If Damascus has violated the conventions, are there non-military actions that can be taken?
Weiner: The illegal use of chemical weapons is a violation of a jus cogens norm, i.e., a duty owed to all states, which means states would have the right to respond to the breach. Such an attack would presumably be a basis for the unilateral imposition of sanctions or severance of relations with Syria. There's an open question under international law whether states not directly injured by Syria's actions could take "countermeasures" that would otherwise be illegal as a way of responding to Syria's illegal action. Under a traditional reading of international law, a violation like this does not give rise to the right by other states to use force against Syria absent an authorization under Chapter VII of the U.N. Charter by the Security Council.

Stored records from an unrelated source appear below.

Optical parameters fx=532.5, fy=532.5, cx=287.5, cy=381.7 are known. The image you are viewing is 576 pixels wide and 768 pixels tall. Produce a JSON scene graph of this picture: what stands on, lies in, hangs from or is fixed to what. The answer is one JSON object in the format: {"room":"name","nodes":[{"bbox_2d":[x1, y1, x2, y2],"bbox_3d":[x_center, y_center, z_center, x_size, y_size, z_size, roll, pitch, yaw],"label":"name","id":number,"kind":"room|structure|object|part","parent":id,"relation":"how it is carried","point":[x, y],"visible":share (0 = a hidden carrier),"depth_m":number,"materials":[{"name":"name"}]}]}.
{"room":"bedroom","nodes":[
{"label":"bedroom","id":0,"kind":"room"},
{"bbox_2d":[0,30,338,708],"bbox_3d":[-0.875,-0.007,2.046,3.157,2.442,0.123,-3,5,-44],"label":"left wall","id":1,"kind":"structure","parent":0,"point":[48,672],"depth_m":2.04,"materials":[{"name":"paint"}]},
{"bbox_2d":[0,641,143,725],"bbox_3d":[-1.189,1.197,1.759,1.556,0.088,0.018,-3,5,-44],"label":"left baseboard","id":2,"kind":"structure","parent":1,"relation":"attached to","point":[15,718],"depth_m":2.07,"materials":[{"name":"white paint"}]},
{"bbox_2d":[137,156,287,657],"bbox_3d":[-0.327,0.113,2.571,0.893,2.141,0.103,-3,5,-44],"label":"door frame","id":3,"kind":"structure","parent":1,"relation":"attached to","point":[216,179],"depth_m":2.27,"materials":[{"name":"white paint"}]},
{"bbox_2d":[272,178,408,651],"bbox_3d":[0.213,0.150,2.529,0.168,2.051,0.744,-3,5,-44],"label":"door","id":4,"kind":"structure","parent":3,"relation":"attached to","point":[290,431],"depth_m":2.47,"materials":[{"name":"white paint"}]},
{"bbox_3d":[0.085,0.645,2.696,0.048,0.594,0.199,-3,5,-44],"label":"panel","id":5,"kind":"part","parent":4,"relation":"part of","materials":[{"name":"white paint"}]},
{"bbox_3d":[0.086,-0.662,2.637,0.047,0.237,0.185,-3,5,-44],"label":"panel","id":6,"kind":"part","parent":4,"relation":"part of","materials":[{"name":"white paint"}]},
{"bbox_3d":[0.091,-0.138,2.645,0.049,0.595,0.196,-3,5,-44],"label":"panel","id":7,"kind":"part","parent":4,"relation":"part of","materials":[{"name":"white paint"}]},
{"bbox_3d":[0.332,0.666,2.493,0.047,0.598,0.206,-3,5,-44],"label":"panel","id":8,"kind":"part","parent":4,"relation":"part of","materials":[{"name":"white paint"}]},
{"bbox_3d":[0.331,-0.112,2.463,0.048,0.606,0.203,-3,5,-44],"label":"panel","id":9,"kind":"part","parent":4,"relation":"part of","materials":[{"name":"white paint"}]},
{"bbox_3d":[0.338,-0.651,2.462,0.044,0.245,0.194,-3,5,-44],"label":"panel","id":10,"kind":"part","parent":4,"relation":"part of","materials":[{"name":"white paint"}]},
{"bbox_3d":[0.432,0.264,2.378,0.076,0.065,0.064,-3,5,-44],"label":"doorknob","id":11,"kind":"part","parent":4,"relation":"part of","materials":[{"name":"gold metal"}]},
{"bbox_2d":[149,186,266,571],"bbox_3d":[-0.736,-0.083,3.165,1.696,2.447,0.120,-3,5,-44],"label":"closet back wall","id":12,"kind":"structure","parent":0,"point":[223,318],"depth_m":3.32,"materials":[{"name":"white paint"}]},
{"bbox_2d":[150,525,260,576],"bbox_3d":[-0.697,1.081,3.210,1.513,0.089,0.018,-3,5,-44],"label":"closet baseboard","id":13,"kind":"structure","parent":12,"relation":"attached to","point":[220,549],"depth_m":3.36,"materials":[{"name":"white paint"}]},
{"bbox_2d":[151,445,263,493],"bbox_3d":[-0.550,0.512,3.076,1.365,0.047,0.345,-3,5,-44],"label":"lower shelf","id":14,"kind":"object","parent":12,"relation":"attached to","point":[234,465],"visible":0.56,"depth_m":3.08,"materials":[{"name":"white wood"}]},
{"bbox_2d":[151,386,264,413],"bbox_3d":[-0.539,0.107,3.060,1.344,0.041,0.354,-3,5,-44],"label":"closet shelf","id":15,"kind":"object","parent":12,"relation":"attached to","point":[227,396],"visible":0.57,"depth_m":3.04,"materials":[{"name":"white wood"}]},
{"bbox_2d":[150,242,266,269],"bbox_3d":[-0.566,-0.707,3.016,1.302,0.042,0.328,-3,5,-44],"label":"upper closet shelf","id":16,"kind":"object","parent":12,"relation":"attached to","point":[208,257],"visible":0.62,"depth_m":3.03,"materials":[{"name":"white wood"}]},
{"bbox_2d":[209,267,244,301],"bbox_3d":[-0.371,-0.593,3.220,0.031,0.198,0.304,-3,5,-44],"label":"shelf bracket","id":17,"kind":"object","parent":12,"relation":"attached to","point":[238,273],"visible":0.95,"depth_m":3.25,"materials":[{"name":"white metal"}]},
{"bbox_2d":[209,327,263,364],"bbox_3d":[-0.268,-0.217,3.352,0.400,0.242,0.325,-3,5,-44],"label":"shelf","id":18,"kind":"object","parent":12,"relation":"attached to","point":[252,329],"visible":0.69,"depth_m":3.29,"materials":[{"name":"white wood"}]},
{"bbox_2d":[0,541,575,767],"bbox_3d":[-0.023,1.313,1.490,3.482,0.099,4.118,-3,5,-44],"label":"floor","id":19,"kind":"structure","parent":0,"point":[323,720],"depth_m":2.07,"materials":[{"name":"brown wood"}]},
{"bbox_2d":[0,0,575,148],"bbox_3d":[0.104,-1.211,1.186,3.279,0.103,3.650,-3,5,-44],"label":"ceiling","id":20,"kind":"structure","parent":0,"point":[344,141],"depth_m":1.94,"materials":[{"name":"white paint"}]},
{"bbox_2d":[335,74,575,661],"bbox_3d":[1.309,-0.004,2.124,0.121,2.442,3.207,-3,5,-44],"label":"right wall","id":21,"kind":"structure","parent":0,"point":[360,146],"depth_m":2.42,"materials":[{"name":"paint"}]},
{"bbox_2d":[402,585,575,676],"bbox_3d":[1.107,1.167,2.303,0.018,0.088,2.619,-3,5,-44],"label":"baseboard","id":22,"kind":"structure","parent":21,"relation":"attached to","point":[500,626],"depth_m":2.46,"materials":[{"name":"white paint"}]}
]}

Are there legal means for Washington to bypass the Security Council, knowing that Russia and China would veto any call to action against Syria?

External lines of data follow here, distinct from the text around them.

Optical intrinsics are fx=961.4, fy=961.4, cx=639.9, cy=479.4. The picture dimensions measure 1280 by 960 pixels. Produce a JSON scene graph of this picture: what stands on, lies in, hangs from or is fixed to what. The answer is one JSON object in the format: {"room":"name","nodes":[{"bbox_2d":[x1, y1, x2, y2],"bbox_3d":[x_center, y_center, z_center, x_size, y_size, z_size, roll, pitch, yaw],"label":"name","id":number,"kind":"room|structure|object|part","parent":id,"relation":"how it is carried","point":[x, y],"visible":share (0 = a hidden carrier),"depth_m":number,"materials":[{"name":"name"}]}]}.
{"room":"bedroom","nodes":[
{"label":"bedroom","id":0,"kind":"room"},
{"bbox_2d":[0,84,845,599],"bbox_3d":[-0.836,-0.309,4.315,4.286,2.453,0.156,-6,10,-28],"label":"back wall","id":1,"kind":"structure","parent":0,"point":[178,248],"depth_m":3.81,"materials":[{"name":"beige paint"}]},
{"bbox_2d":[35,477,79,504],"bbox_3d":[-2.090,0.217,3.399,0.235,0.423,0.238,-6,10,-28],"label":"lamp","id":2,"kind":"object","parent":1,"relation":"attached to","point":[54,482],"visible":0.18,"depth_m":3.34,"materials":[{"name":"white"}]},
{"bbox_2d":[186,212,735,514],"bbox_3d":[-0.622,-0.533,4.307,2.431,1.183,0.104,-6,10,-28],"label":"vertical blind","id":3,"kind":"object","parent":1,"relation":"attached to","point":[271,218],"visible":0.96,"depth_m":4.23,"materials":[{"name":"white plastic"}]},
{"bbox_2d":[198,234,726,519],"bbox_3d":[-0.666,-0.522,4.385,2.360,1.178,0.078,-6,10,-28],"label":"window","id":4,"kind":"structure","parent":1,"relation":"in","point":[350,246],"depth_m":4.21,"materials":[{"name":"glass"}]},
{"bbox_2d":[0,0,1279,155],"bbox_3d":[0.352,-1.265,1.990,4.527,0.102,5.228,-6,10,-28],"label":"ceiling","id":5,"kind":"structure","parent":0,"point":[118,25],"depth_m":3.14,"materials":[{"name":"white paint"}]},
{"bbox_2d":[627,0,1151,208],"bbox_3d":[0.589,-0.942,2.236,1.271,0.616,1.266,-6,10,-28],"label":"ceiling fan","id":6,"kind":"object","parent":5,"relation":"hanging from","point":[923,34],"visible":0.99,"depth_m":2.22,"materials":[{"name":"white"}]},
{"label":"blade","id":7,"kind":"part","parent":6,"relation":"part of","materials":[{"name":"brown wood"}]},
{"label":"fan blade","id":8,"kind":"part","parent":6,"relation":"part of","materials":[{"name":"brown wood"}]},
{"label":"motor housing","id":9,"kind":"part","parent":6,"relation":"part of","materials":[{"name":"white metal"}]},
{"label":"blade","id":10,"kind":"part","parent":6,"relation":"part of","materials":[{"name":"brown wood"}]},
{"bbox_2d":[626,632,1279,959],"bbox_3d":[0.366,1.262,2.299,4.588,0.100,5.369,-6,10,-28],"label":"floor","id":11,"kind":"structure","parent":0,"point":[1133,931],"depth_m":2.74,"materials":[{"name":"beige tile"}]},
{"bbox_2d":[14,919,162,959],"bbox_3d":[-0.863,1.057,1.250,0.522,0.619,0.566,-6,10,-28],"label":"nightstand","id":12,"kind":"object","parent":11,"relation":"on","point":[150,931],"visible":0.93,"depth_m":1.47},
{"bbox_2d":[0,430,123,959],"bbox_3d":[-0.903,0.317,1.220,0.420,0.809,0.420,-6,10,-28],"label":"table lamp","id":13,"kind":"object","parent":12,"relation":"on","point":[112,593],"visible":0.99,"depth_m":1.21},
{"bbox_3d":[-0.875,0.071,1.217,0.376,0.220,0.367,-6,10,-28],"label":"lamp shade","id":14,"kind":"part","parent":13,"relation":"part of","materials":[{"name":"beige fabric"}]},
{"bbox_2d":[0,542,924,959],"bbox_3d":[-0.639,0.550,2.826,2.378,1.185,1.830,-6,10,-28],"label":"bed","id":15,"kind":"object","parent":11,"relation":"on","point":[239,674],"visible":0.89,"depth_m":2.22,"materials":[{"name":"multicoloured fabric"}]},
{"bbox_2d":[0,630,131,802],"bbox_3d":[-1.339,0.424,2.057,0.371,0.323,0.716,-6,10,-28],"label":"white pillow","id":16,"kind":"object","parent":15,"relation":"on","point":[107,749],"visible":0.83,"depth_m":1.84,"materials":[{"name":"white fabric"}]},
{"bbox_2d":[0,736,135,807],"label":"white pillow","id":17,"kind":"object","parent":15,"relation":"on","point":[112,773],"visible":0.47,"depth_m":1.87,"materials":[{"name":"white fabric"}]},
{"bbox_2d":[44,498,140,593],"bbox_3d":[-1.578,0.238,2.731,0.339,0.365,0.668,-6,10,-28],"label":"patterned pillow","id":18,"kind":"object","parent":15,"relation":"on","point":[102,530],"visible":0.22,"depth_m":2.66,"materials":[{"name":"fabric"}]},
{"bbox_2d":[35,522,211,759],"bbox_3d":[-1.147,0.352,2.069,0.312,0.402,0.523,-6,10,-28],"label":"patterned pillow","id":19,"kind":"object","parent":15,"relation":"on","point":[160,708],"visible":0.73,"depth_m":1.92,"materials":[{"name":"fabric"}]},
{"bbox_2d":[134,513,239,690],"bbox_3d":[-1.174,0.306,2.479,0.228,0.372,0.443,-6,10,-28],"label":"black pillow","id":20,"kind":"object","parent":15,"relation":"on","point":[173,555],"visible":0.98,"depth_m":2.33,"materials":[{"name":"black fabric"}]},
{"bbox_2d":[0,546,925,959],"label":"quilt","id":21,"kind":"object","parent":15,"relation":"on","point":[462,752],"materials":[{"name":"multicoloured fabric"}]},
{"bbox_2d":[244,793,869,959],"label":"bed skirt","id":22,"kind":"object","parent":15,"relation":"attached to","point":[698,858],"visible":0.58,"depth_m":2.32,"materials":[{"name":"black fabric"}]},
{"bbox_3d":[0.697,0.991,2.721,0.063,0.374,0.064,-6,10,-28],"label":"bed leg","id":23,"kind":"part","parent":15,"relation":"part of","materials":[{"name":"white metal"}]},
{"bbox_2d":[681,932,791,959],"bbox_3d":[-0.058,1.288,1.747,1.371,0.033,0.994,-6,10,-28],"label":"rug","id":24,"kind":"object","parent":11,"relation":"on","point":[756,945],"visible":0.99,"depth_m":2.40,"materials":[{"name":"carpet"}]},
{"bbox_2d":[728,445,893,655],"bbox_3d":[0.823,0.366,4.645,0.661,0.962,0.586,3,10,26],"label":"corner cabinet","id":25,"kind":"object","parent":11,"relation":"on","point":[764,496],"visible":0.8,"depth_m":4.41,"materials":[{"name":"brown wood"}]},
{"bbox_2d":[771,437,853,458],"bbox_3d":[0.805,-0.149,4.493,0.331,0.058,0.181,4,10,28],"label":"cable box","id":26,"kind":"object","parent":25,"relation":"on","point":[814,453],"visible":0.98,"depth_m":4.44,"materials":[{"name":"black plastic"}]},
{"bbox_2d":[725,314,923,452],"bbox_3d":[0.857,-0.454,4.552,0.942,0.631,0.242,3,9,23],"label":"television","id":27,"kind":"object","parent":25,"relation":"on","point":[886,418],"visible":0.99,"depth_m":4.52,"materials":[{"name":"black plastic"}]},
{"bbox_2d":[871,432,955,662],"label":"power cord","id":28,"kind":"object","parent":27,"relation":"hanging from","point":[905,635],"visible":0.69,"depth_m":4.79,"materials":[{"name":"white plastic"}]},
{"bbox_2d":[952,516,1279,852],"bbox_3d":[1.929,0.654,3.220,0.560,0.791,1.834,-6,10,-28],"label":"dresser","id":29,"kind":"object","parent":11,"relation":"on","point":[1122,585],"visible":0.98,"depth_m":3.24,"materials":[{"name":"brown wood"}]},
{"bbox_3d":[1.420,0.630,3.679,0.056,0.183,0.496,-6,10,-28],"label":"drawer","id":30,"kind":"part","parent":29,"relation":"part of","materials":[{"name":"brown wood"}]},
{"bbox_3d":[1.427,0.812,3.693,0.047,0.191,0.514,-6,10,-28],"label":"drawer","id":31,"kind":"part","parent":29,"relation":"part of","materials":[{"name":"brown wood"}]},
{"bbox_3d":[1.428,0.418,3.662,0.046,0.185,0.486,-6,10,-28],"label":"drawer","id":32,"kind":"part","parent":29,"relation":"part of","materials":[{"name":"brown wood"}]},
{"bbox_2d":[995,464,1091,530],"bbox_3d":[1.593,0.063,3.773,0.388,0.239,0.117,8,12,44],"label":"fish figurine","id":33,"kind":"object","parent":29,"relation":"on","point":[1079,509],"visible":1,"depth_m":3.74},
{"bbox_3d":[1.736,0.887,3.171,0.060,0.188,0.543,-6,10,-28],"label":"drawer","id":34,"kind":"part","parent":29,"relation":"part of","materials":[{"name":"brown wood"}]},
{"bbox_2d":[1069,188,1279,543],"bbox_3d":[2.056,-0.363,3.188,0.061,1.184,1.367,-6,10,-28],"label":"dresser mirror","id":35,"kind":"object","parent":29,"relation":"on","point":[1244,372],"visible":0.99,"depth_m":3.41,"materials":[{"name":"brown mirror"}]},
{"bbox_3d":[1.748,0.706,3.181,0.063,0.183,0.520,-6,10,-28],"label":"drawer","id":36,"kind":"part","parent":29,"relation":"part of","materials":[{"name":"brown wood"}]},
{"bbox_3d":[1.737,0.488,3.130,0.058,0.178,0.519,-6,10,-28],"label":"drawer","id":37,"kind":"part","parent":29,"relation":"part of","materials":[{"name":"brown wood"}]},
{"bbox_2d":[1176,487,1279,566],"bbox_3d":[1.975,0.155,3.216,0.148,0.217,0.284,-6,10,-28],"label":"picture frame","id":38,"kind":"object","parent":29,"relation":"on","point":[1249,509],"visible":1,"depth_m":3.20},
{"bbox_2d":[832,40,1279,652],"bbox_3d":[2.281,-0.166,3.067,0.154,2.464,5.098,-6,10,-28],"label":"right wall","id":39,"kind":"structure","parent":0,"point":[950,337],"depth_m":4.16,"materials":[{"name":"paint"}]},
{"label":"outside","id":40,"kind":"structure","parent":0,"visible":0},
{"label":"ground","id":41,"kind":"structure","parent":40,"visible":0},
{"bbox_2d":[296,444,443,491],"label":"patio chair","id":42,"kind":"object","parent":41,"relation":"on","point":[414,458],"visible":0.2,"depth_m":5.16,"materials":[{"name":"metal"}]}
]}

Weiner: Under the U.N. Charter, a state may use force against another state without Security Council authorization only if it is the victim of an armed attack. Most commentators believe this has been expanded to include the right to use force against an imminent threat of attack. But under the prevailing reading of the U.N. Charter, a mere "threat" to U.S. national security would not provide a justification for the use of force.
But the Obama administration is arguing that Assad's actions pose a direct threat to U.S. national security?

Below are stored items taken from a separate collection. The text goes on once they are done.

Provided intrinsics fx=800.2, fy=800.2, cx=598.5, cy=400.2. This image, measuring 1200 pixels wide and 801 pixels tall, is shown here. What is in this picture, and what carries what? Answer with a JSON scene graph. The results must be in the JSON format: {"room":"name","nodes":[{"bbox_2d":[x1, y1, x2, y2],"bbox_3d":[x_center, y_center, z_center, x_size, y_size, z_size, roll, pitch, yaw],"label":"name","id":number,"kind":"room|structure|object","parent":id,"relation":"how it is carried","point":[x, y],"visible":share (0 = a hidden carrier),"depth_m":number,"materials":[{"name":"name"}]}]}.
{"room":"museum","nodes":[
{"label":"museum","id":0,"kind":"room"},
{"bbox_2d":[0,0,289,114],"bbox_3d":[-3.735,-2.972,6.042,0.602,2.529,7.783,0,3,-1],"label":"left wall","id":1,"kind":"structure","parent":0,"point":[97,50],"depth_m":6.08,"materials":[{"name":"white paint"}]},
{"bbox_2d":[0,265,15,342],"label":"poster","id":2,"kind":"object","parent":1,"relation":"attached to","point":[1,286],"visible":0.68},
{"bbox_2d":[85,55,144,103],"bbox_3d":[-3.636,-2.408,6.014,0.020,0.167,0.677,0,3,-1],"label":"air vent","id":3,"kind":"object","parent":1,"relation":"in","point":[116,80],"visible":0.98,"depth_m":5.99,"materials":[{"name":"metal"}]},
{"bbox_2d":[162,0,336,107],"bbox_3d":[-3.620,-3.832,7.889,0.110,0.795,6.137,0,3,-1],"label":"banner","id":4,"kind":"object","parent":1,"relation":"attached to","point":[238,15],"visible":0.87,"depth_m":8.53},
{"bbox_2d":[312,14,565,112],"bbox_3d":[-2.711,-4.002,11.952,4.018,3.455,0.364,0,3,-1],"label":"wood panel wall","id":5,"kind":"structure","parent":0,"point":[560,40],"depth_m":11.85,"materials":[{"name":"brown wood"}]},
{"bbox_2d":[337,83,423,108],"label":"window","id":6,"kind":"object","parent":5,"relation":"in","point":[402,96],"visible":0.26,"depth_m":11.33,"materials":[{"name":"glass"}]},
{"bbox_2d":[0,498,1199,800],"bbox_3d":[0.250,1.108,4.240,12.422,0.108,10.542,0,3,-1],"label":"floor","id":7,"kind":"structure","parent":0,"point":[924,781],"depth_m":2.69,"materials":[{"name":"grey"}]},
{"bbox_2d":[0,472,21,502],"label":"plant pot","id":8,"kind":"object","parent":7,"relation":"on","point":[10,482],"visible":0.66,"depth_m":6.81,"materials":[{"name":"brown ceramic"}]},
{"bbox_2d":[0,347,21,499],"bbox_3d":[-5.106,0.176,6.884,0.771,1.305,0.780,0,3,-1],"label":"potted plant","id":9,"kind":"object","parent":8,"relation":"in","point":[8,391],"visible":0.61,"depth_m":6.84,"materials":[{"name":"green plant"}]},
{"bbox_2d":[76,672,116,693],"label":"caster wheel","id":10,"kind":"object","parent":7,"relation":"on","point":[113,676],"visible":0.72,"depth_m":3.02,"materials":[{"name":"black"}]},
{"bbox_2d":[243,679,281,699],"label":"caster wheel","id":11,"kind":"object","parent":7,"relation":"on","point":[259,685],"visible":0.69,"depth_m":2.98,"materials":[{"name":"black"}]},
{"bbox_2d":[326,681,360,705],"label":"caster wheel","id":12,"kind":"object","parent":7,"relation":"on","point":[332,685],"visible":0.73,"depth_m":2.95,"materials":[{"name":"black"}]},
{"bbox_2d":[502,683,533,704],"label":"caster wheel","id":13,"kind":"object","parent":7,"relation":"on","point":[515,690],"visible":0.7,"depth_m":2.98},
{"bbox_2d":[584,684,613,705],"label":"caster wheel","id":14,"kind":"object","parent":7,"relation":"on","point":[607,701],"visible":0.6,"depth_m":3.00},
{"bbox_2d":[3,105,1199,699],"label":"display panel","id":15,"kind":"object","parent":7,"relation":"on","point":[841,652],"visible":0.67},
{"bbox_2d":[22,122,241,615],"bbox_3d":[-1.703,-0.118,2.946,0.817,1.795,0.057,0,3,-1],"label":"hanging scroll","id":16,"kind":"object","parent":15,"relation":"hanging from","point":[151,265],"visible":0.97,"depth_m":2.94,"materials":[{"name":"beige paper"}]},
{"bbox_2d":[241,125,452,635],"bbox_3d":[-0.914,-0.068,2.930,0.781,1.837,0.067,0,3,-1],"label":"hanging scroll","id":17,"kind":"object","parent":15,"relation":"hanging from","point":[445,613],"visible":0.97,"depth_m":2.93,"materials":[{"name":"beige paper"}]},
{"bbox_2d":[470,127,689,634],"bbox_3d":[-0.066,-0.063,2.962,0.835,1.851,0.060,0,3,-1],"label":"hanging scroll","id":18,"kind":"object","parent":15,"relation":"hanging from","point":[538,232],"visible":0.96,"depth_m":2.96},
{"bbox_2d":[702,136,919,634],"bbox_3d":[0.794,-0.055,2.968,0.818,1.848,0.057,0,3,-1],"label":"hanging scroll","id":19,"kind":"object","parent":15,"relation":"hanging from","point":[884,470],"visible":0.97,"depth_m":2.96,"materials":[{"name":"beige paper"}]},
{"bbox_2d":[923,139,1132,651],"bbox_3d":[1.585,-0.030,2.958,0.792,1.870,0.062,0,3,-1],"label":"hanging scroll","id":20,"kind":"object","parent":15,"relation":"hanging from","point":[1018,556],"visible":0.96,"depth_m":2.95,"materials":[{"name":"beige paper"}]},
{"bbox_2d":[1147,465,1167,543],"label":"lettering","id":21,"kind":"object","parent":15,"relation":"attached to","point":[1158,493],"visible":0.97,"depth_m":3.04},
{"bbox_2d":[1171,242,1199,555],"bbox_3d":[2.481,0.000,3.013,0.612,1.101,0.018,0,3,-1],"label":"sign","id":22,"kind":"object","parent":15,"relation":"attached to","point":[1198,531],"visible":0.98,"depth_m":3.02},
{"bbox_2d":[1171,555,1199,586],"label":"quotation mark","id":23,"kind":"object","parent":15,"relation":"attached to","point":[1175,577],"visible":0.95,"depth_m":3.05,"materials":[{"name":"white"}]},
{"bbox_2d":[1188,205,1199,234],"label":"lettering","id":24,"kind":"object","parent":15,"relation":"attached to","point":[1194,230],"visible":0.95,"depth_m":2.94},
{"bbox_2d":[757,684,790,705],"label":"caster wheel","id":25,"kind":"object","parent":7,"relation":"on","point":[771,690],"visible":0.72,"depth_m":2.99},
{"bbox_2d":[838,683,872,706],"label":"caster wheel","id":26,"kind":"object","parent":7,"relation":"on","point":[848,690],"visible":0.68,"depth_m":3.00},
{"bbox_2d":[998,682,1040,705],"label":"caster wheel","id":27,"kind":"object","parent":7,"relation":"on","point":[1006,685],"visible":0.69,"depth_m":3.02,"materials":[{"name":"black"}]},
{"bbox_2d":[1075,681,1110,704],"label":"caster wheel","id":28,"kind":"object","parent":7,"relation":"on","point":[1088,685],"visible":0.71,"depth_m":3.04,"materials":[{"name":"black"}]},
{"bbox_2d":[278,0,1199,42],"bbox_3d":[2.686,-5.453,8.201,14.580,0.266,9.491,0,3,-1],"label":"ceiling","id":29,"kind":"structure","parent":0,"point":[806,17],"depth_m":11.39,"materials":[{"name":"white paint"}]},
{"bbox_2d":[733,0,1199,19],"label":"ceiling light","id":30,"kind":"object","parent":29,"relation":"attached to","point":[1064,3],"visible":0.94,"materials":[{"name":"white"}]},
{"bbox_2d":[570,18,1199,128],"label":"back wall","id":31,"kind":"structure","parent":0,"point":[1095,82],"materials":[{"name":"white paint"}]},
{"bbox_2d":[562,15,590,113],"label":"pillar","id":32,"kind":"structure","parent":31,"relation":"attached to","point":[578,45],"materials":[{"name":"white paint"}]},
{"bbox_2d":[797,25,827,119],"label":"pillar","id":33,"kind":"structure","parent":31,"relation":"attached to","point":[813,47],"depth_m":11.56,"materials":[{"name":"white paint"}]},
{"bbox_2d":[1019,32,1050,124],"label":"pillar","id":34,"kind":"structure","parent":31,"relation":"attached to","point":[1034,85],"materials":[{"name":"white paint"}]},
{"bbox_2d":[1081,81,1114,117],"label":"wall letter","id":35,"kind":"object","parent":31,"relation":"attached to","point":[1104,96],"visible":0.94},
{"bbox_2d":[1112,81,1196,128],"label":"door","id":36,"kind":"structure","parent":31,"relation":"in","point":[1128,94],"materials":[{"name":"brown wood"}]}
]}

Weiner: Some international lawyers – but not very many – argue that there is a right of humanitarian intervention under international law that would permit states to use force even without Security Council approval to stop widespread atrocities against its own population. But this remains a contested position, and most states, including the United States, have not to date embraced a legal right of humanitarian intervention.
What are some recent precedents in which the U.S. intervened militarily?
Weiner: The situation in Syria is not unlike the one faced in Kosovo in 1999, when a U.S.-led coalition did use force to stop atrocities that the Milosevic regime was committing against Kosovar Albanians. As part of its justification for the use of force, the United States cited the ongoing humanitarian crisis and the growing security threat to the region. What's interesting is that the U.S. was careful to characterize its use of force in Kosovo as "legitimate," rather than "legal." I am among those observers who think that choice of words was intentional, and that the U.S. during the Kosovo campaign advanced a moral and political justification for a use of force that it recognized was technically unlawful.